I think aliens are supremely obvious and outweigh the visible universe. I think they have some superior method of manipulating matter and energy. Maybe they are using pre-existing stocks of dark matter rather than tapping stars. We would see them disappearing if they did that. Or maybe they have some way to generate matter ex nihilo (which does admittedly go against thermodynamics).
Anyway, we must be many tiers below them. Maybe if you increase the energy of your particle accelerator 100,000,000x you find something exciting that breaks all the rules! Maybe you have to be a superintelligence to get a grasp of what's really going on (quantum gravity) and do some unfathomably complicated technical feat with the resources of a Type 1.5 civilization to unlock the next tier of technologies.

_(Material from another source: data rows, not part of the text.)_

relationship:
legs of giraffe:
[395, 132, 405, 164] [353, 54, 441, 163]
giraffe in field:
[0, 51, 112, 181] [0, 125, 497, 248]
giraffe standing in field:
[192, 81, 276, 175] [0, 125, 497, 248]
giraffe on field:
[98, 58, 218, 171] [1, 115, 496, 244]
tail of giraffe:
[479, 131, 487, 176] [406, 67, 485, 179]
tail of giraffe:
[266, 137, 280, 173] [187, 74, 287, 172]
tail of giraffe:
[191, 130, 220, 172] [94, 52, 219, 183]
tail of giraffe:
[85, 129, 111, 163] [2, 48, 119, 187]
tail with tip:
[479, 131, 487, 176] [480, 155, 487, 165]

Either there isn't any life or nanotech and Dyson Spheres aren't the final level of achievement. We can't even unite the fundamental forces. So I think the latter is the case.

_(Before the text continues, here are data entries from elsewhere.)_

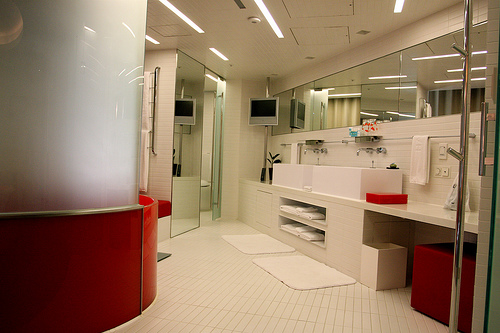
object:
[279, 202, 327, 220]
towels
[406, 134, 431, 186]
towels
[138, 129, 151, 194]
towels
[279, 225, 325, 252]
shelf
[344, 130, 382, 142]
shelf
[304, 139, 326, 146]
shelf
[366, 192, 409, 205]
box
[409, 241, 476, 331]
seat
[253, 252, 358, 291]
floor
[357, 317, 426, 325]
ground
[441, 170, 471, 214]
bag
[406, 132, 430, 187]
towel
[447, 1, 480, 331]
metal pole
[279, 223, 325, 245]
towels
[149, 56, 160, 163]
towel rack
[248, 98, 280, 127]
monitor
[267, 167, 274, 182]
pot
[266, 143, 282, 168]
plant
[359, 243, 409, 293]
trash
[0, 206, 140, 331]
wall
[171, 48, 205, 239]
mirror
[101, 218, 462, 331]
floor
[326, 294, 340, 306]
tile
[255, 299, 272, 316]
tile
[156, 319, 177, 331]
tile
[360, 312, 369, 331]
tile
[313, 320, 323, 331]
tile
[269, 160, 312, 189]
white sinks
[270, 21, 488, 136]
mirror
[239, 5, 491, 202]
wall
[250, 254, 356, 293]
rug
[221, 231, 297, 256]
rug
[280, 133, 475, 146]
rack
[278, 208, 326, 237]
shelf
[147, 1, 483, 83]
ceiling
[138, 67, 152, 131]
towels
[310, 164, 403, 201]
sink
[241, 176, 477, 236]
counter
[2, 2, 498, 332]
bathroom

↑ comment by aphyer · 2022-05-02T15:52:07.451Z · LW(p) · GW(p)
A medieval lord would be very confused by our current world, yes.
He wouldn't fail to notice it. No, we don't have castles. But a medieval lord who saw New York City would be very unlikely to say 'hah, no castles, what weak primitives these people are', and even less likely to say 'what? No grain fields? Clearly there is no civilization here!'
It's possible that aliens are more advanced in ways we don't understand. However, they would e.g. have to be advanced in ways that result in them entirely ignoring thermodynamics to have no use for the huge amounts of energy in stars.
Replies from: james-leeming↑ comment by james leeming (james-leeming) · 2022-05-06T11:00:23.147Z · LW(p) · GW(p)
The medieval lord doesn't get to see New York. He's asking about things he knows well: troops, castles, woodland, farmland. Towns and cities are small and less significant remember? All societies are agrarian! He doesn't get to see what we want to show him, he's asking us questions and we're answering and wishing we could say 'yes but you should be asking about our arsenal of nuclear submarines that fire 12 missiles each with 8 warheads that can incinerate an entire army anywhere in the world within 30 minutes'
We're looking at stars, the things we know well. Stars, black holes, planets and dust are 5% of the universe. The entire visible universe is not huge nor does it have much energy, it is dwarfed by the dark stuff we don't understand.
The entire universe is being torn apart by two mysterious forces that we cannot identify! We are staring at something enormously powerful. If we can't identify life in the 5% we understand well, life is very likely in the other 95%.
↑ comment by frontier64 · 2022-05-06T19:12:58.591Z · LW(p) · GW(p)
I'm partial to this idea. People think of a dyson swarm as a pinnacle technology when it's really more of an engineering problem than a scientific problem for boring modern people. If there are highly advanced aliens out there I see it being very possible that their expansion is completely invisible to us because they're operating on a level we can't perceive.